Yesterday we acknowledged grace, which is perhaps seen most clearly in acknowledging that most of us had mothers who loved us for no other reason than we were theirs, long before they knew anything about how we would turn out.
I am thankful for my mother, who created a home, read to us, protected us, believed in us. Who provided a piano and dolls and pets and books and visits to historic sites and a solid connection to a church community.
Who honored our relatives and sang old songs and drove us to Pioneer Girls and watched classic movies and musicals. Who sent us off to summer camp, and took us to swim meets, and the beach.
By grace, I was blessed with innumerable tastes of the goodness of this world.
I am also thankful for my mother-in-law, who also received me with grace, teaching me to make pie crusts and Norwegian cookies, telling me stories about the Myhre family history and Scott’s childhood, always welcoming me as one of the family.

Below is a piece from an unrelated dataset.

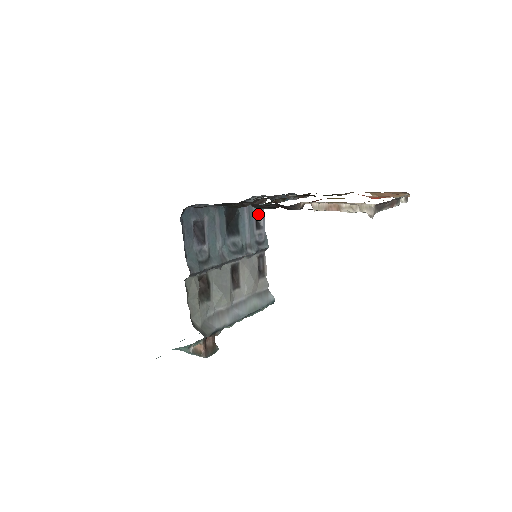
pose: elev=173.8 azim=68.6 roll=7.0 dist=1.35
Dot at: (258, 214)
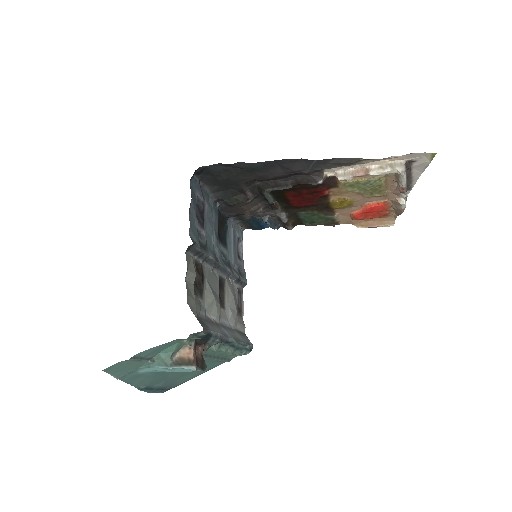
Dot at: occluded
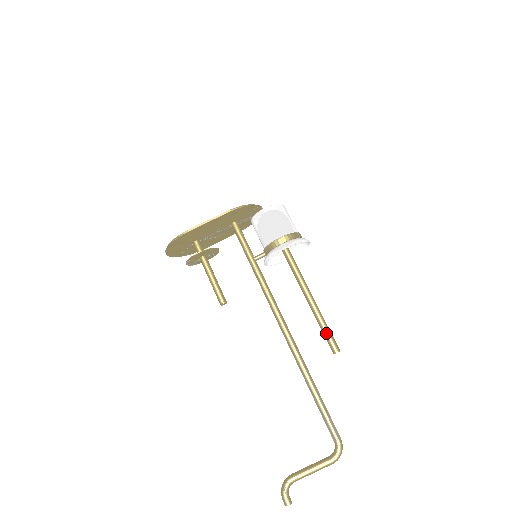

She had no say in my inclusion, but she accepted me just the same.
My own foray into motherhood did not feel like grace at first. Losing three babies in 1991 and 1992 meant that most people would not have wished me a happy Mother’s Day until 1993. But, in retrospect, I cling to grace, to the reality and substance of it.

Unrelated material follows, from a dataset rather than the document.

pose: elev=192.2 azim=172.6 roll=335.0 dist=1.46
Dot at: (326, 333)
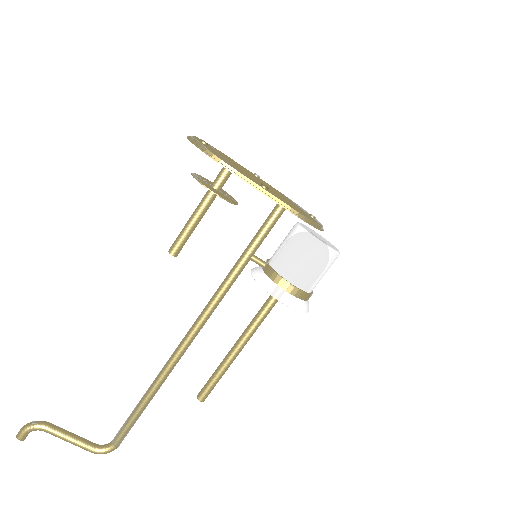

Those griefs slammed me up against the stakes of being in a broken world. One can read about the Fall and how we bring forth children in pain. But until one cries over one baby after another, those anciently poetic words are not imbued with raw pain.

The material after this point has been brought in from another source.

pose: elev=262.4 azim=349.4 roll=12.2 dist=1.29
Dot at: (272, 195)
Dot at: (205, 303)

And perhaps a tiny sliver of redemption comes as Scott and I led two short worship services this week for friends grieving miscarriage (if you want a liturgy for such, email me).
Those heartbreaks cast a shadow of this day of celebrating motherhood, but also remind to be aware of the women around me who long for marriage, or who are married longing for children, or who are conceiving yet losing, or whose children are sick or have died or run away or a thousand other wrinkles in the path we thought would be smooth.
So many of these women in my life are true mothers, caring for so many children with even more grace than the rest of us, children they can not call their own.
And those days fill me with a bittersweet awareness of the tenuous gift I have been given, the grace of having four live, growing, healthy amazing human beings in my life who call me mom.
Much about their gestations, their births, their childhoods, has been touch-and-go. But there is no investment of energy in the last two-plus decades that has been more worthwhile.